LW, I'm possibly a few years behind you, but your situation is where my family's headed if my mother doesn't get help. The central problem - the reason why things aren't getting or going to get any better - is the refusal to seek medical care. I don't know whether this is a particular symptom of paranoiacs or whether people with other kinds of mental illnesses are as resistant to the idea that they are unwell, but the toll that this kind of thing takes on families and individuals is terrible. I second what the other posters have said so far and strongly suggest that you and your sister work on healing your relationship with each other - go to counseling together if you have to - because you can't afford to let this damage your relationship.
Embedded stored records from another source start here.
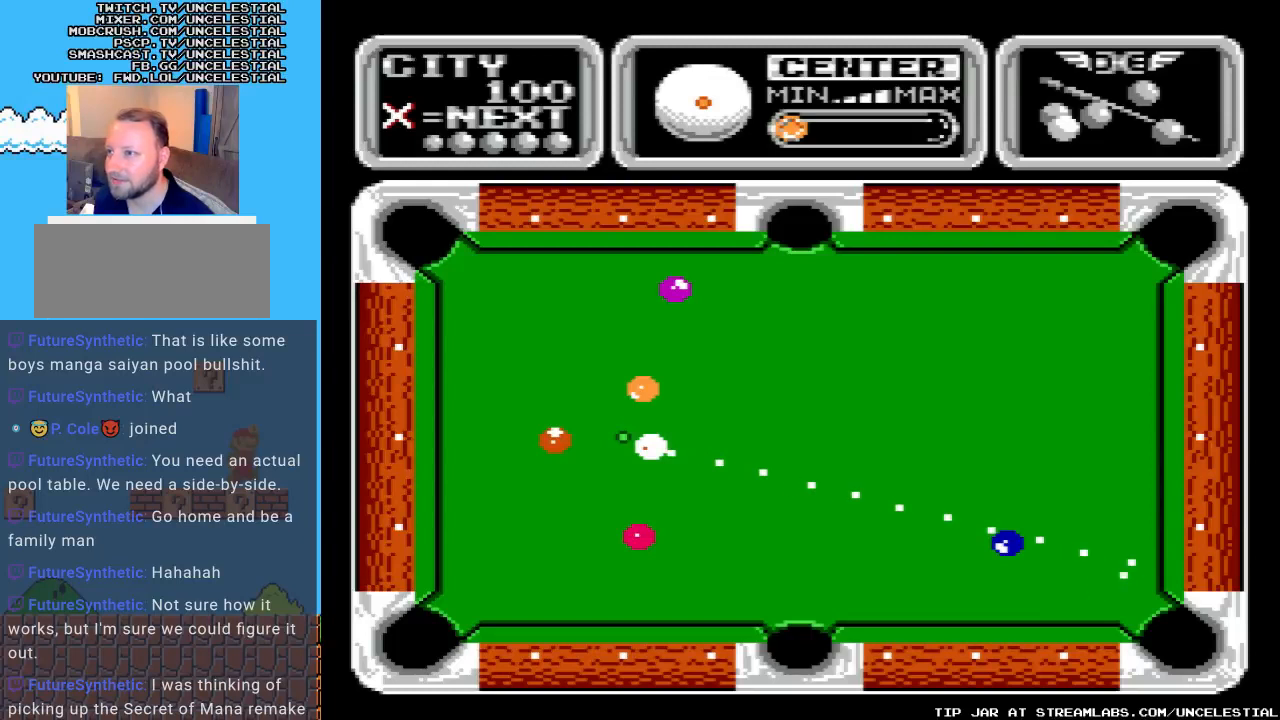
{"buttons": [], "events": [[267, "DPAD_DOWN", "down"], [333, "DPAD_DOWN", "up"]]}
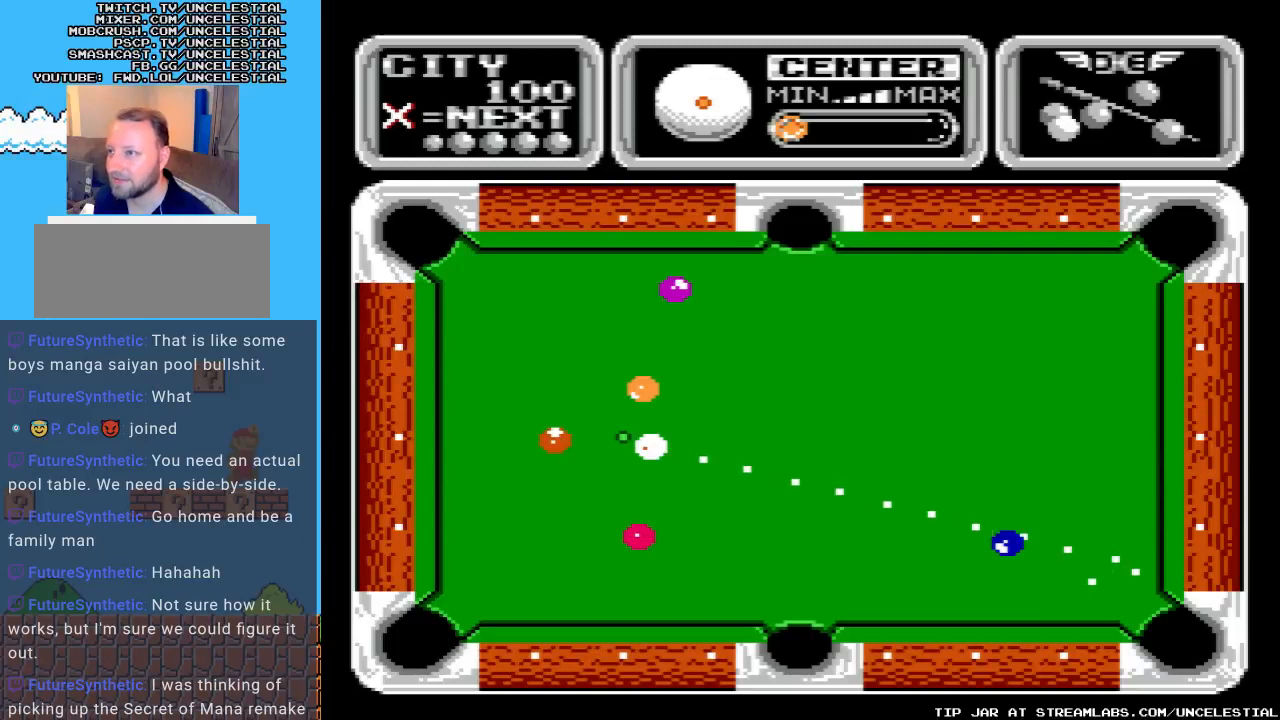
{"buttons": [], "events": [[333, "DPAD_DOWN", "down"], [400, "DPAD_DOWN", "up"]]}
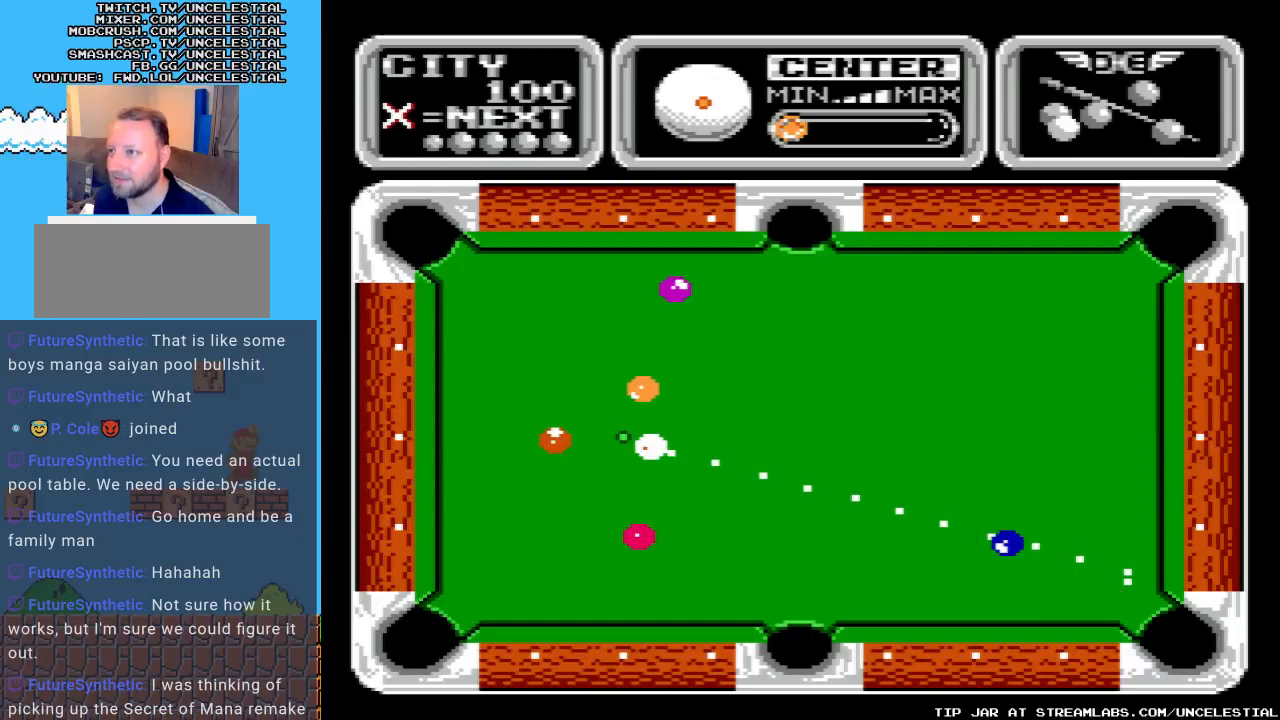
{"buttons": [], "events": []}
I wouldn't be surviving my own mother's illness without my brother because while I'm lucky enough to have a lot of emotional support from my partner and friends, he's the only person in the world with the same mother and father and the same childhood, the only person who can ever really know what her being ill means. Tap into the strength that that bond can give you both and help each other get through this.
nn
Cary's advice regarding NAMI is spot on-- if you can find a local or regional chapter that would be even better. (But if there isn't one in your area, you can inquire with NAMI to see if they might have a list of people who are interested in starting one, and join.)
You write about your mother's noncompliance with her medical therapy. Unfortunately this is pretty common, as is denial of schizophrenia. But you should also be aware, if you aren't already, that the antipsychotic drugs given to Schiz. patients often have pretty disagreeable side effects, especially at the higher dosages that they get, and sometimes Schizophrenics say they don't need the meds because they either have a hard time articulating the nature of the side effects they experience, or think people just wont believe them when they complain about the side fx., in part reinforced by people not believing other things they assert.
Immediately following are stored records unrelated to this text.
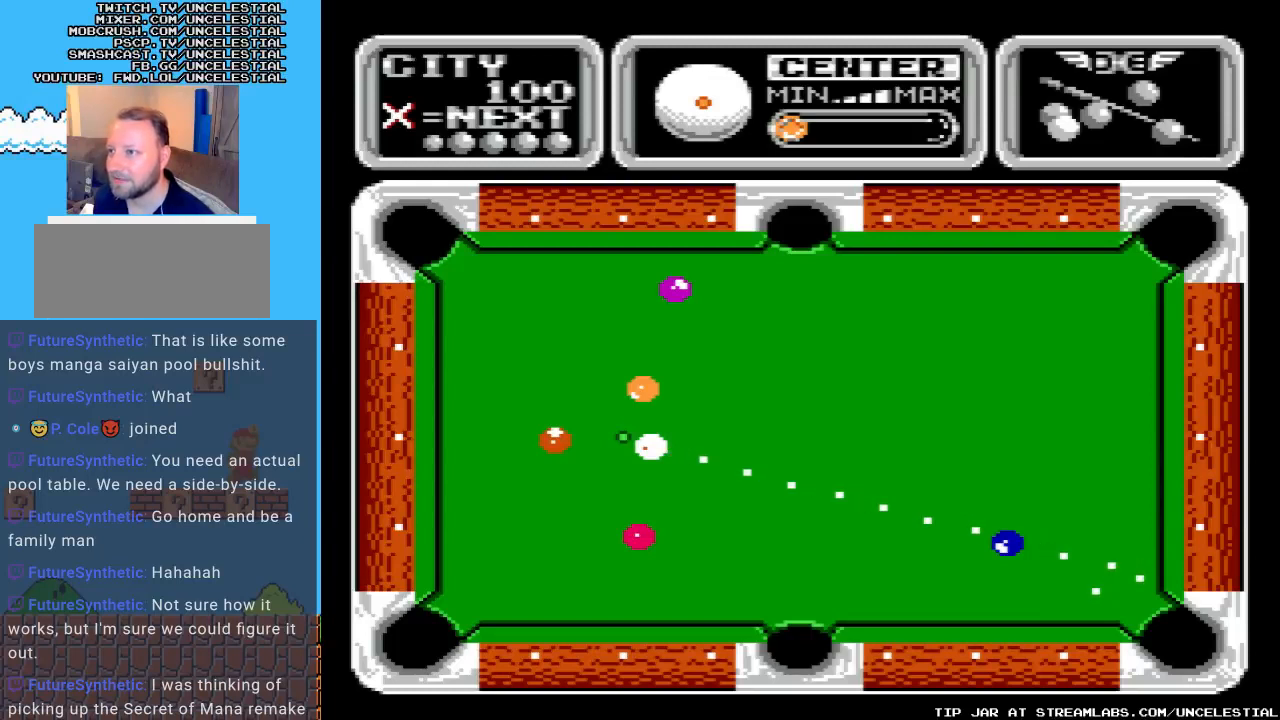
{"buttons": [], "events": []}
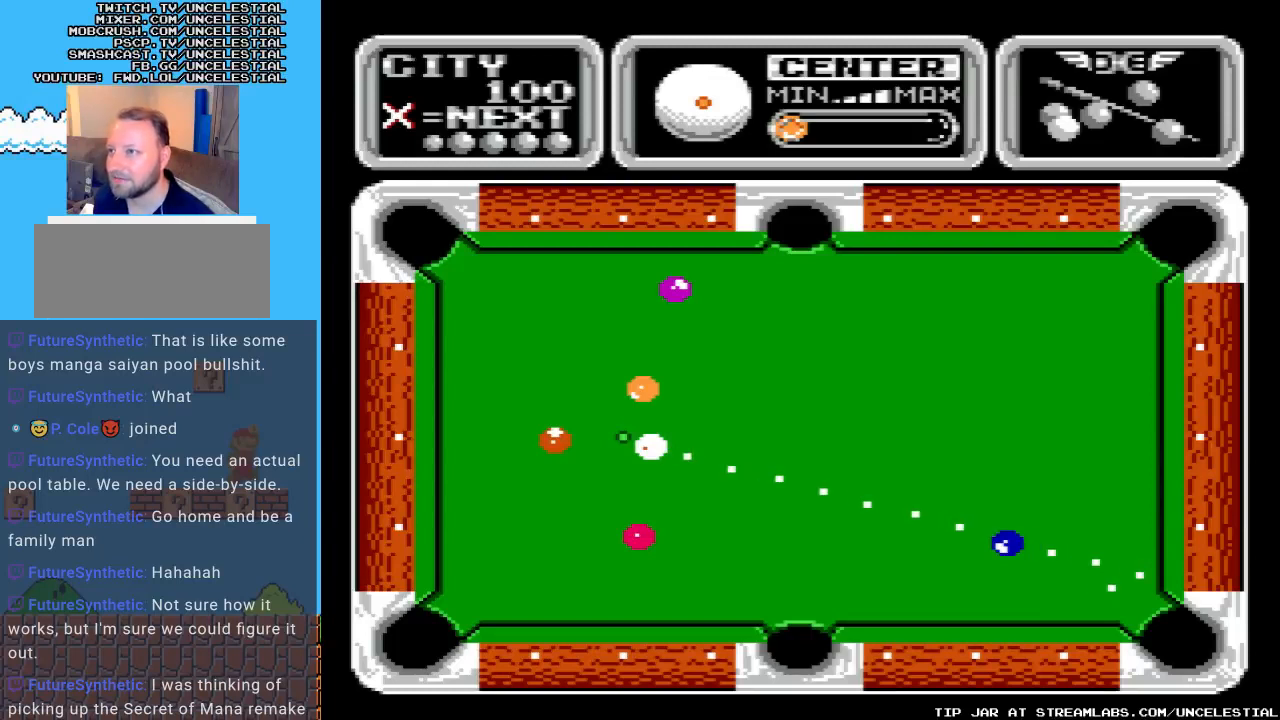
{"buttons": [], "events": []}
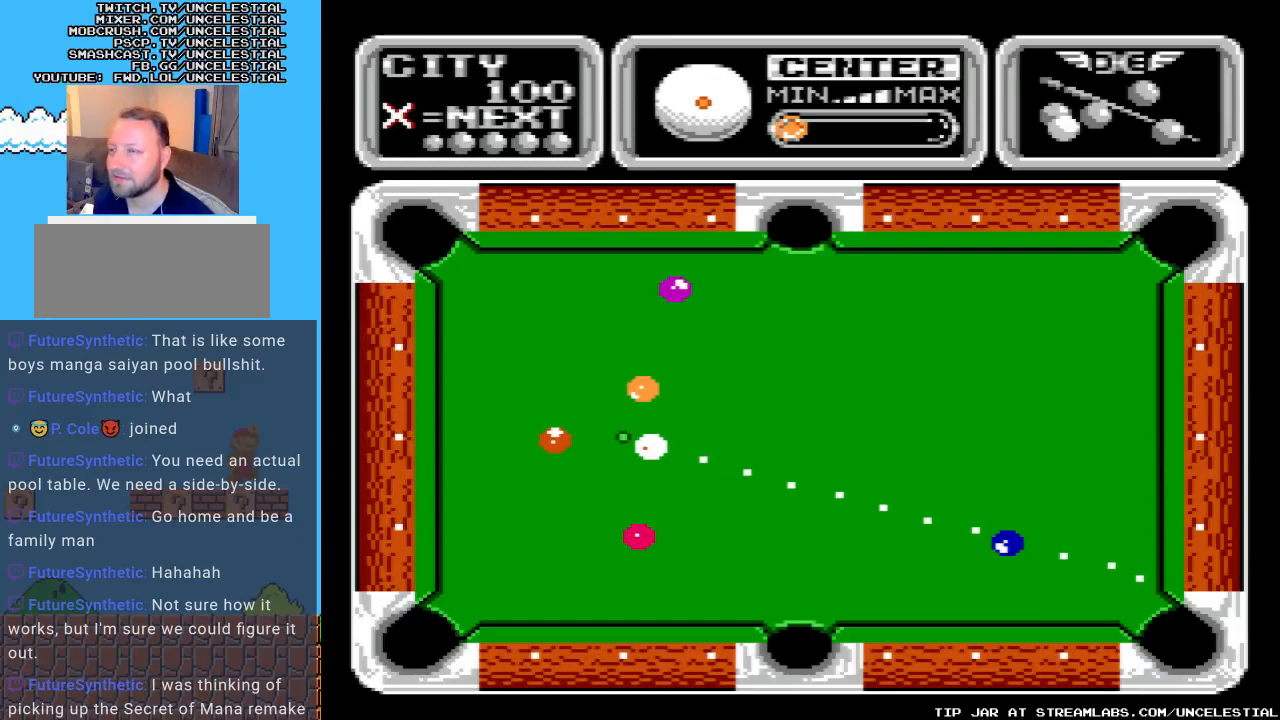
{"buttons": ["B", "DPAD_DOWN"], "events": [[167, "B", "down"], [400, "DPAD_DOWN", "down"]]}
(Persons with bipolar disorder often get prescribed antipsychotics too, but usually at substantially less potent doses. The catch-all term for most of the side effects is extrapyramidal symptoms.(EPS) Wikipedia has excellent info with links about antipsychotics. See their articles about "typical antipsychotics" and "atypical antipsychotics")
Unfortunately the 2nd generation, "atypical" antipsychotics tend to be very pricey, and if your mom is on a public assistance program they're less likely to pay for atypicals for a patient with poor med compliance. If you don't know it already, I'll bet you guessed that the newer ones also tend to have less vicious side fx.
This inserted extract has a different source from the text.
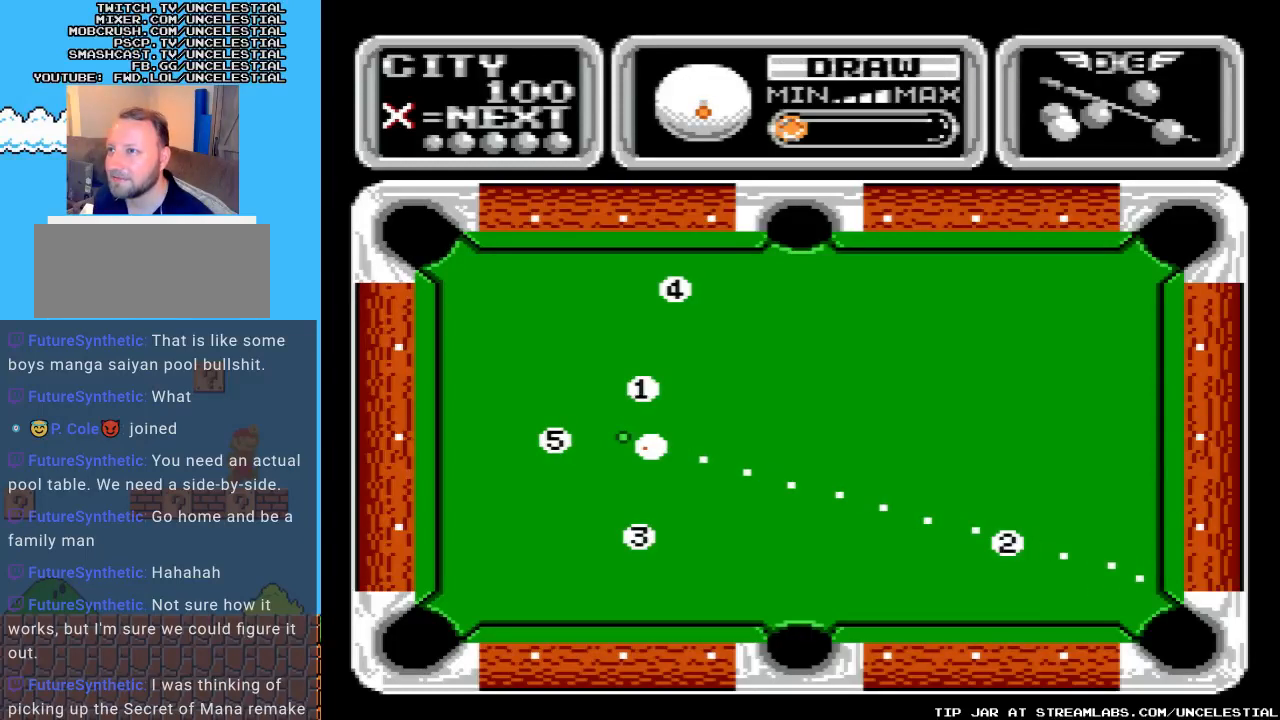
{"buttons": ["B"], "events": [[67, "DPAD_DOWN", "down"], [200, "DPAD_DOWN", "up"], [267, "DPAD_DOWN", "down"], [367, "DPAD_DOWN", "up"]]}
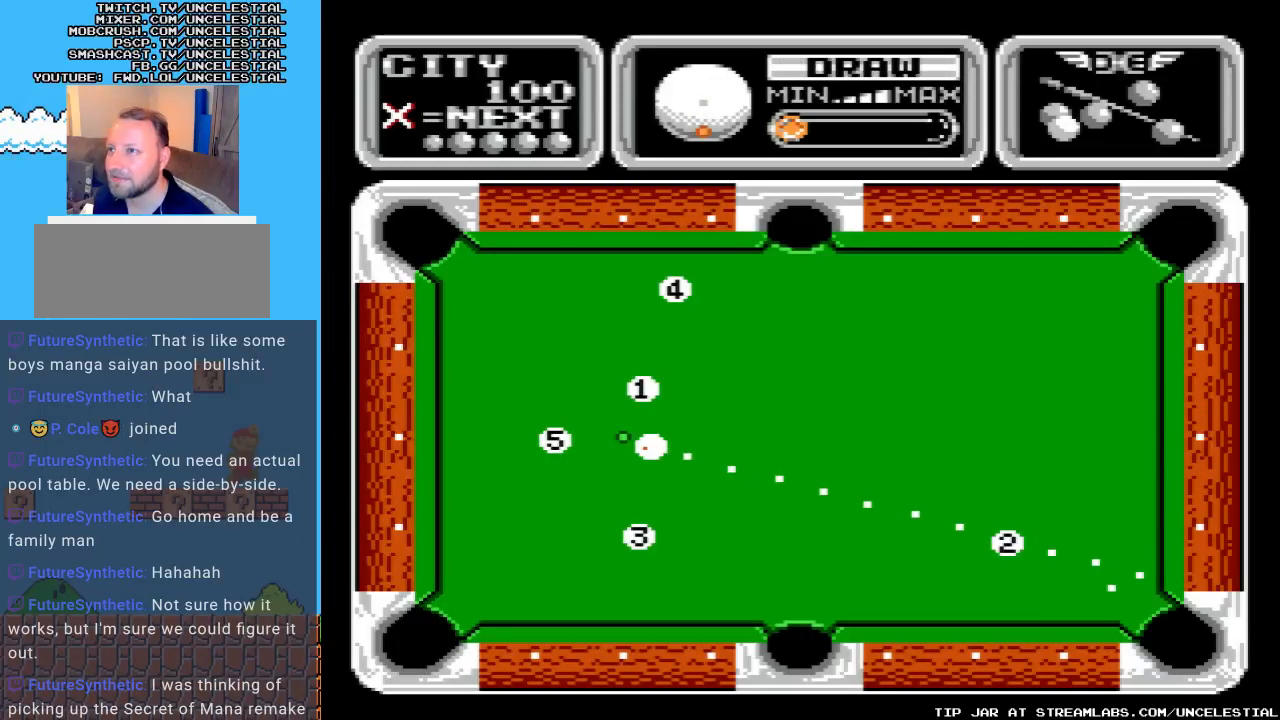
{"buttons": ["B", "DPAD_DOWN"], "events": [[467, "DPAD_DOWN", "down"]]}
You say you experience contact with your mother as especially draining, but clearly you don't want to abandon her either. Have you thought of scheduling a weekly phone call, say for 10 minutes once a week? You could tell her that you'll call her once a week and talk to her for 10 minutes at such and such a time on a certain day, no matter what, but you don't have time for more than 10 minutes. And stick with it, so she knows she can count on you calling like you said you would.
It will still be draining at first, but you'll both know the framework, and she'll know that even if she's not happy with the time limit, at least she can count on your calling the following week.
Incidentally I used to call my mother once a week, and she died 2 days after the last Sunday evening that I called her. Her voice sounded rough, and I commented on it. She told me to mind my own business, that she was fine. JV
LW, I feel for you as my late schizophrenic aunt did the same kind of damage to her family, and my best friend's brother keeps doing it to his. They may not be able to control themselves in doing the damage, but as with anyone who's a danger to themselves and others, the safety of family and community must be protected.
My uncle hung in there with his marriage vows; he never had quiet affairs or a mistress, though he did take a week away every year just to escape the sheer overwhelming 'always there-ness' of his hideous situation. And though much younger than his wife, he died first.
The caregiver always dies first.
Look around, you'll see it's true.
Your father made a life-saving decision, and so have you by choosing to distance yourself. I have recently had to make this same decision regarding a manic friend: there is nothing I can do to change anything, nothing I can do to help. Distancing yourself doesn't hurt these people because they don't have the emotional capacity for visits or contact very often: 1 year or 20 can pass unnoticed by them, and very often as in your case, family members are regarded as the enemy plotters.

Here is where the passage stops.